Dependency on Classifiers: Evaluating erasure performance requires fine-tuning classifiers, which increases experimental complexity.
Multi-Concept Erasure: The current framework mainly focuses on single-concept erasure; the interaction effects of joint multi-concept erasure remain under-explored.
Adversarial Robustness: Resistance to adversarial prompts is not evaluated.
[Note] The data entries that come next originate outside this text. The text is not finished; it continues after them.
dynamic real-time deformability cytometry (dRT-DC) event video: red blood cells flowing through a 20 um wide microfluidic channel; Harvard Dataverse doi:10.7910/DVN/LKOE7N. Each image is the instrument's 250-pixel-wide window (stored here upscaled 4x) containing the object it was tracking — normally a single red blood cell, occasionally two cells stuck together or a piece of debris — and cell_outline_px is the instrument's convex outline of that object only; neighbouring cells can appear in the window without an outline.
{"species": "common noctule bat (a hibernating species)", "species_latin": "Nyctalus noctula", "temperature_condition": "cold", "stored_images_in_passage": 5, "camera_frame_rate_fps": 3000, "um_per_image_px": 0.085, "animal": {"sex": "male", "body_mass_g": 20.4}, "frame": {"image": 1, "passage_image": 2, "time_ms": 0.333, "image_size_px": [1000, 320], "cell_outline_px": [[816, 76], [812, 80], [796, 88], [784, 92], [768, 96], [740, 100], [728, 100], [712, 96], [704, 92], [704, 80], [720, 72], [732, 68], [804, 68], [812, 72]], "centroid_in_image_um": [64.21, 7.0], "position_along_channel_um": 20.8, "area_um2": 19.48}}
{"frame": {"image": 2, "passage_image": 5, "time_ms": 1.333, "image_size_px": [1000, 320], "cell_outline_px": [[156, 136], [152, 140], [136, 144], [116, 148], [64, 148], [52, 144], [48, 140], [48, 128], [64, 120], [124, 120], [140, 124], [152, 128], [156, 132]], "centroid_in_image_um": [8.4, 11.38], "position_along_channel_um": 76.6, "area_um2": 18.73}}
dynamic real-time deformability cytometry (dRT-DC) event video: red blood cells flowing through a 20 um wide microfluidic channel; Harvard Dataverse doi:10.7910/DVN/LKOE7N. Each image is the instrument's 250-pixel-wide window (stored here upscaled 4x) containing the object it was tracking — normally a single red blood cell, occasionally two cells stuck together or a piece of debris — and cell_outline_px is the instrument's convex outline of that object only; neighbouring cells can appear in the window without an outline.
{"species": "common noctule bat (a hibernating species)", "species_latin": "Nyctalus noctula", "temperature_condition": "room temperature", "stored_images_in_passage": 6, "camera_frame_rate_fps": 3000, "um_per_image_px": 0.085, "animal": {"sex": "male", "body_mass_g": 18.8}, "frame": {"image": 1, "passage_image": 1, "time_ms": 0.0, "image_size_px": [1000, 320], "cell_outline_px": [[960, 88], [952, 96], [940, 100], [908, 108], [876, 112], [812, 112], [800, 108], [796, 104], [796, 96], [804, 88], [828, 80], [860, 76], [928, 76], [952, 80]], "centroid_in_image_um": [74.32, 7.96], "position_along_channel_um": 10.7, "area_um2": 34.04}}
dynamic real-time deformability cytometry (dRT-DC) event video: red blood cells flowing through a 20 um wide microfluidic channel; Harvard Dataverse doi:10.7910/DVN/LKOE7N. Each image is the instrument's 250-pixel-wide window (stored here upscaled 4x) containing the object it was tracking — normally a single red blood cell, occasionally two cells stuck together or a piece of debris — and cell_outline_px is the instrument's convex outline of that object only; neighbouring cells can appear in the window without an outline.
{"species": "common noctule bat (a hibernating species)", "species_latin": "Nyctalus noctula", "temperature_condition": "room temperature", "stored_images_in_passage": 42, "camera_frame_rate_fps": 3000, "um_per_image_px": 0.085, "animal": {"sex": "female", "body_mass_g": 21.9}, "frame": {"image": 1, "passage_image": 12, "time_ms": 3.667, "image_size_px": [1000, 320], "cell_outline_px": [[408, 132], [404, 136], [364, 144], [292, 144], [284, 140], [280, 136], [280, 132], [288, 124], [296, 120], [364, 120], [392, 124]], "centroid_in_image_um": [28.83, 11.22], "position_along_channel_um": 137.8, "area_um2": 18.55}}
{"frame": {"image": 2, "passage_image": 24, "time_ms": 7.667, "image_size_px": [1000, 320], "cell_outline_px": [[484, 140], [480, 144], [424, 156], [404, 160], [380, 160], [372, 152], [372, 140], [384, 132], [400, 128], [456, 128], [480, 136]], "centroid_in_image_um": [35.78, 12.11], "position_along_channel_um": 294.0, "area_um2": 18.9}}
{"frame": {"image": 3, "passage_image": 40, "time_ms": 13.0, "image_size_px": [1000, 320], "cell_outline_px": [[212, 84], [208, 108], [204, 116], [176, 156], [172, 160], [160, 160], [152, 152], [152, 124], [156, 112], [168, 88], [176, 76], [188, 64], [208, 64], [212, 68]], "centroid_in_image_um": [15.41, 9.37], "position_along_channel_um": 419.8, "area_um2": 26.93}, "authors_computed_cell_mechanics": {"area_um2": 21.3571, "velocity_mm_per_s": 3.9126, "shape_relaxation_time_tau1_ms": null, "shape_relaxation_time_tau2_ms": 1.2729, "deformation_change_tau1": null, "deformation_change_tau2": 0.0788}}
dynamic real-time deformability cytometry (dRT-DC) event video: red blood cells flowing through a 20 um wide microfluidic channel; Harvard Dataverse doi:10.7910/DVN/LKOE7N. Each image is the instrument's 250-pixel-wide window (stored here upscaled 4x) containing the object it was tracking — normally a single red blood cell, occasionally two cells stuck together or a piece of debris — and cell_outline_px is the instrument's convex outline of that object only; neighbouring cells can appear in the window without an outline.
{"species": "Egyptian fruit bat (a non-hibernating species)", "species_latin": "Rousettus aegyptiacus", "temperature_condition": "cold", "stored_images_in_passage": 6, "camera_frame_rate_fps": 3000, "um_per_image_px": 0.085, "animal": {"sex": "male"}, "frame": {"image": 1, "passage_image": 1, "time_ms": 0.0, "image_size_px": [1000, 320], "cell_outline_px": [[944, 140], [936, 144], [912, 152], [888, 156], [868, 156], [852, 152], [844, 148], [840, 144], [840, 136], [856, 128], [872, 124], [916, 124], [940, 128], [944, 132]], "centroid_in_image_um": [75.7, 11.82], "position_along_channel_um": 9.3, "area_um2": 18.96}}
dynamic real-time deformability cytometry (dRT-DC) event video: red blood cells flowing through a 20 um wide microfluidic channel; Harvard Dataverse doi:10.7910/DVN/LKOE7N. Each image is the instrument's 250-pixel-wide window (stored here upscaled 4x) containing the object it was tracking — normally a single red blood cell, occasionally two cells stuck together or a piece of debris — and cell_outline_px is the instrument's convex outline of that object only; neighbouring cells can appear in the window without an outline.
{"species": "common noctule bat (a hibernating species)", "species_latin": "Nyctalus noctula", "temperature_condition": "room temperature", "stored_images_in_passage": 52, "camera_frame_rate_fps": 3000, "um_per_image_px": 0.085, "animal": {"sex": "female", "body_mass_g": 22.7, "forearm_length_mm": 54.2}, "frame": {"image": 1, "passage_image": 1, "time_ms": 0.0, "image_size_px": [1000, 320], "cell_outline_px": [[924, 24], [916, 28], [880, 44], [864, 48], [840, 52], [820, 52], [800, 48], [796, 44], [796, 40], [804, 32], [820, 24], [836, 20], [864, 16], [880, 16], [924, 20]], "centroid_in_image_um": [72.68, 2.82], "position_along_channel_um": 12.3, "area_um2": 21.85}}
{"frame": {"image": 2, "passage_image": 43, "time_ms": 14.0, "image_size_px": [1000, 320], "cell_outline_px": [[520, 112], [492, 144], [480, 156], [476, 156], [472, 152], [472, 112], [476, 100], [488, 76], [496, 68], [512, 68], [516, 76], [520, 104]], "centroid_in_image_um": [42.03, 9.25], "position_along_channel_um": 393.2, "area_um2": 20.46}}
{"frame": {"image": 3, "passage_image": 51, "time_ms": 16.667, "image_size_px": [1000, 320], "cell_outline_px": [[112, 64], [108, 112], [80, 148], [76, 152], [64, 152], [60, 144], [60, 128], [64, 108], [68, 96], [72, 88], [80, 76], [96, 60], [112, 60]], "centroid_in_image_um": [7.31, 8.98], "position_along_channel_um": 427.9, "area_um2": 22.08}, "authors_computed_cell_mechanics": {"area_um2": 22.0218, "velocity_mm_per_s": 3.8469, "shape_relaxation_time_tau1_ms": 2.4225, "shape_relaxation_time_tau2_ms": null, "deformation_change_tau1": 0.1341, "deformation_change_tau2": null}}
ESD (ICCV'23): Erases concepts using negative guidance, providing strong erasure capabilities but severely damaging adjacent classes.
SPM (CVPR'24): Employs lightweight Membrane adapters, which inspired the design of the Mesh Modules in this work.
Receler (ECCV'24): Focuses on adversarially robust concept erasure, but its overly aggressive erasure leads to adjacency collapse.
Insight: The concept of "precision surgery" in AI safety—removing harmful capabilities without harming benign ones—requires explicit modeling of the boundaries for protected concepts.

Rating¶

⭐⭐⭐⭐ — Well-defined problem setting, rigorous methodology, and comprehensive experimentation. This work is the first to systematically address the adjacency problem in diffusion model unlearning. The proposed ERB metric also provides a unified benchmark for future research.